Teachers have told me that in the 1940s, along with a few cases of “minimal brain dysfunction,” almost every child could be classified as having “attention-deficit disorder.” It wasn't until the 1960s that teachers had to become entertainers to hold the attention of their now “hyperactive” pupils.
In the meantime, progressive schools such as The School in Rose Valley (in Rose Valley, Pa) never see—as far as I know—a case of ADHD, because kids are able to get up and run around during the day. In fact, increased exercise is now becoming a standard treatment recommendation, as is moving all television sets to the family room. The New York Times published an article titled “TV's Toll on Young Minds and Bodies” (August 3, 2004) by Jane E. Brody, in which she cited a study from Children's Hospital in Seattle showing that “for each hour [of television] watched a day, the risk of developing attention-deficit/ hyperactivity disorder increased by nearly 10%.”

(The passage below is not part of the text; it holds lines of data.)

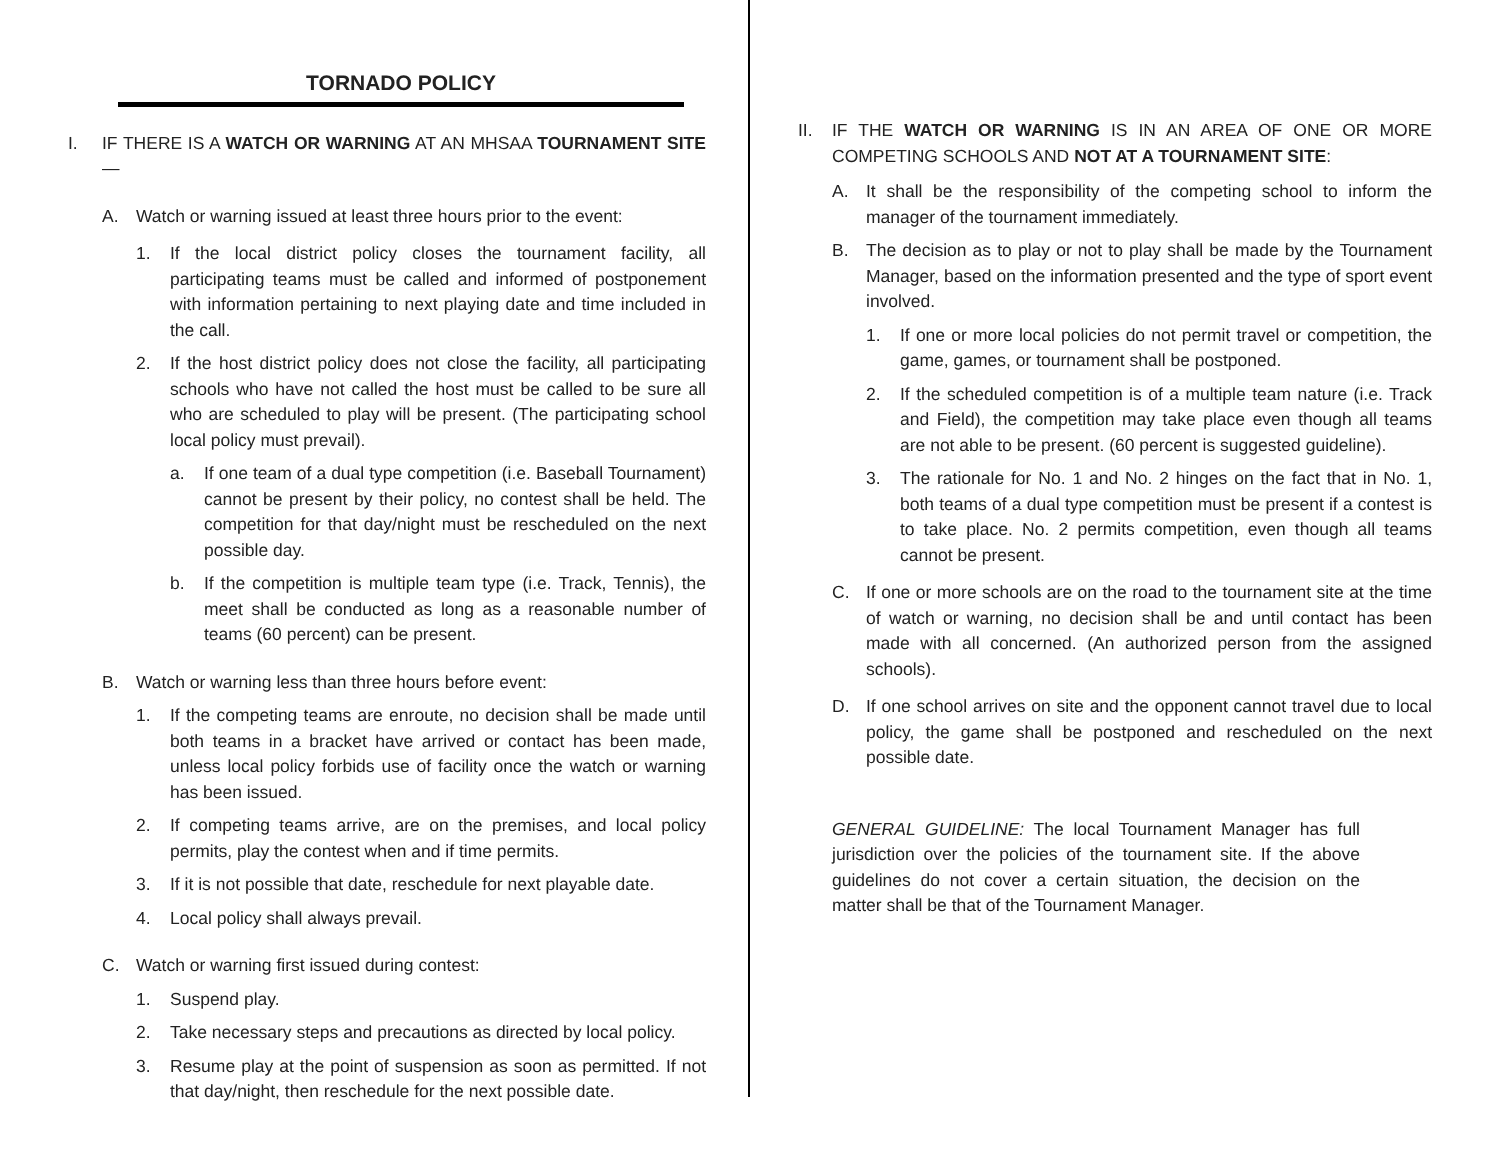TORNADO POLICY
I. IF THERE IS A WATCH OR WARNING AT AN MHSAA TOURNAMENT SITE —
A. Watch or warning issued at least three hours prior to the event:
1. If the local district policy closes the tournament facility, all participating teams must be called and informed of postponement with information pertaining to next playing date and time included in the call.
2. If the host district policy does not close the facility, all participating schools who have not called the host must be called to be sure all who are scheduled to play will be present. (The participating school local policy must prevail).
a. If one team of a dual type competition (i.e. Baseball Tournament) cannot be present by their policy, no contest shall be held. The competition for that day/night must be rescheduled on the next possible day.
b. If the competition is multiple team type (i.e. Track, Tennis), the meet shall be conducted as long as a reasonable number of teams (60 percent) can be present.
B. Watch or warning less than three hours before event:
1. If the competing teams are enroute, no decision shall be made until both teams in a bracket have arrived or contact has been made, unless local policy forbids use of facility once the watch or warning has been issued.
2. If competing teams arrive, are on the premises, and local policy permits, play the contest when and if time permits.
3. If it is not possible that date, reschedule for next playable date.
4. Local policy shall always prevail.
C. Watch or warning first issued during contest:
1. Suspend play.
2. Take necessary steps and precautions as directed by local policy.
3. Resume play at the point of suspension as soon as permitted. If not that day/night, then reschedule for the next possible date.
II. IF THE WATCH OR WARNING IS IN AN AREA OF ONE OR MORE COMPETING SCHOOLS AND NOT AT A TOURNAMENT SITE:
A. It shall be the responsibility of the competing school to inform the manager of the tournament immediately.
B. The decision as to play or not to play shall be made by the Tournament Manager, based on the information presented and the type of sport event involved.
1. If one or more local policies do not permit travel or competition, the game, games, or tournament shall be postponed.
2. If the scheduled competition is of a multiple team nature (i.e. Track and Field), the competition may take place even though all teams are not able to be present. (60 percent is suggested guideline).
3. The rationale for No. 1 and No. 2 hinges on the fact that in No. 1, both teams of a dual type competition must be present if a contest is to take place. No. 2 permits competition, even though all teams cannot be present.
C. If one or more schools are on the road to the tournament site at the time of watch or warning, no decision shall be and until contact has been made with all concerned. (An authorized person from the assigned schools).
D. If one school arrives on site and the opponent cannot travel due to local policy, the game shall be postponed and rescheduled on the next possible date.
GENERAL GUIDELINE: The local Tournament Manager has full jurisdiction over the policies of the tournament site. If the above guidelines do not cover a certain situation, the decision on the matter shall be that of the Tournament Manager.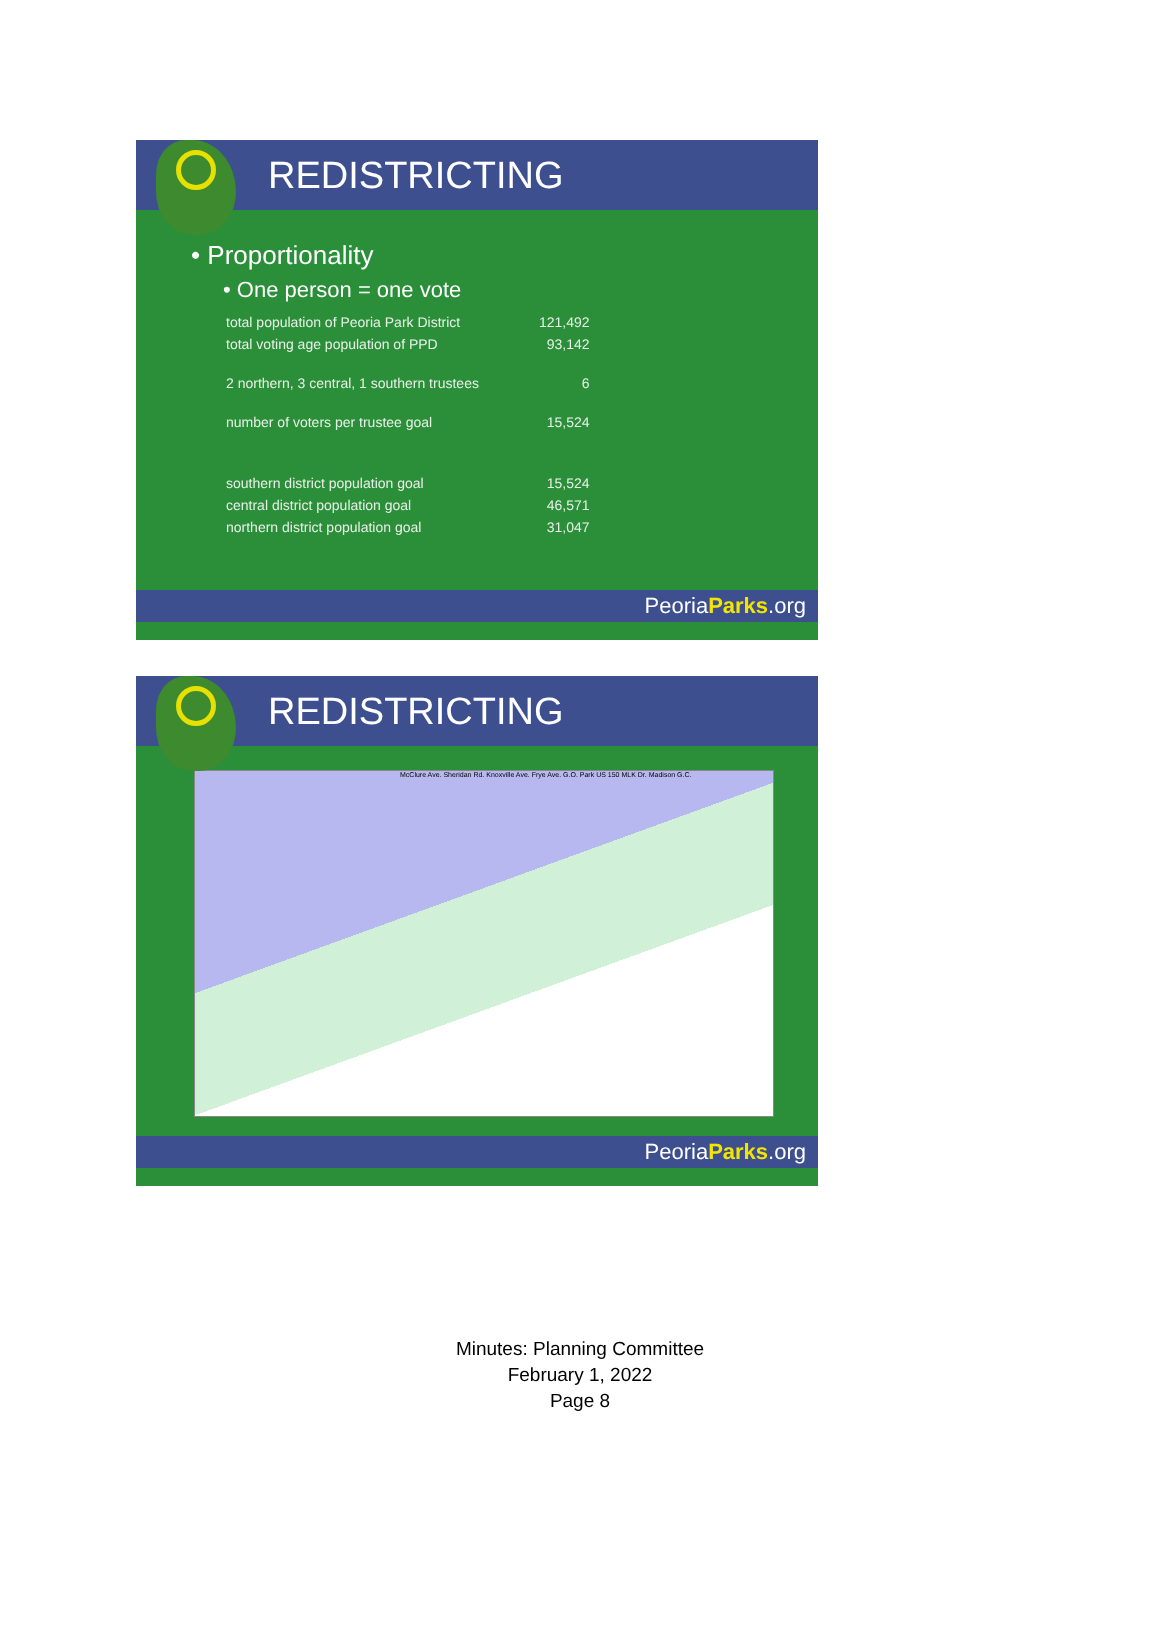REDISTRICTING
• Proportionality
• One person = one vote
| total population of Peoria Park District | 121,492 |
| total voting age population of PPD | 93,142 |
| 2 northern, 3 central, 1 southern trustees | 6 |
| number of voters per trustee goal | 15,524 |
| southern district population goal | 15,524 |
| central district population goal | 46,571 |
| northern district population goal | 31,047 |
PeoriaParks.org
REDISTRICTING
McClure Ave. Sheridan Rd. Knoxville Ave. Frye Ave. G.O. Park US 150 MLK Dr. Madison G.C.
PeoriaParks.org
Minutes: Planning Committee
February 1, 2022
Page 8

Of course, one cannot easily explain why ADHD is diagnosed in a mere 10% to 12% of children when more than 90% watch television and when there are teachers who will say that 75% of the kids in their classes are hyperactive.
Meanwhile, in order to really solve the problem, it may be time to discuss the causes of ADHD and thus avoid the risk of medicating a developing brain, since there are, presumably, potentially deleterious long-term side effects in at least some cases.
Robert E. Kay, MD, Philadelphia
Psychiatric Drugs for Kids
Are psychiatrists prescribing too many drugs for children or not enough? As Michael Jonathan Grinfeld's story (“Psychiatric Drugs for Kids: How Many Is Too Many?” Psychiatric Times, October 2006, page 1) makes clear, there is not enough good scientific and epidemiologic evidence to resolve this paradoxical question. David Fassler, MD, child and adolescent psychiatrist and clinical professor at the University of Vermont College of Medicine, was no doubt correct in his assertion that media coverage of drug studies may make some parents and physicians reluctant to treat a child's disorder with drugs that could very well be effective. However, public concern about prescribing psychiatric drugs for children is not just a matter of biased or incomplete media reporting; there are real
scientific questions that have not been satisfactorily resolved.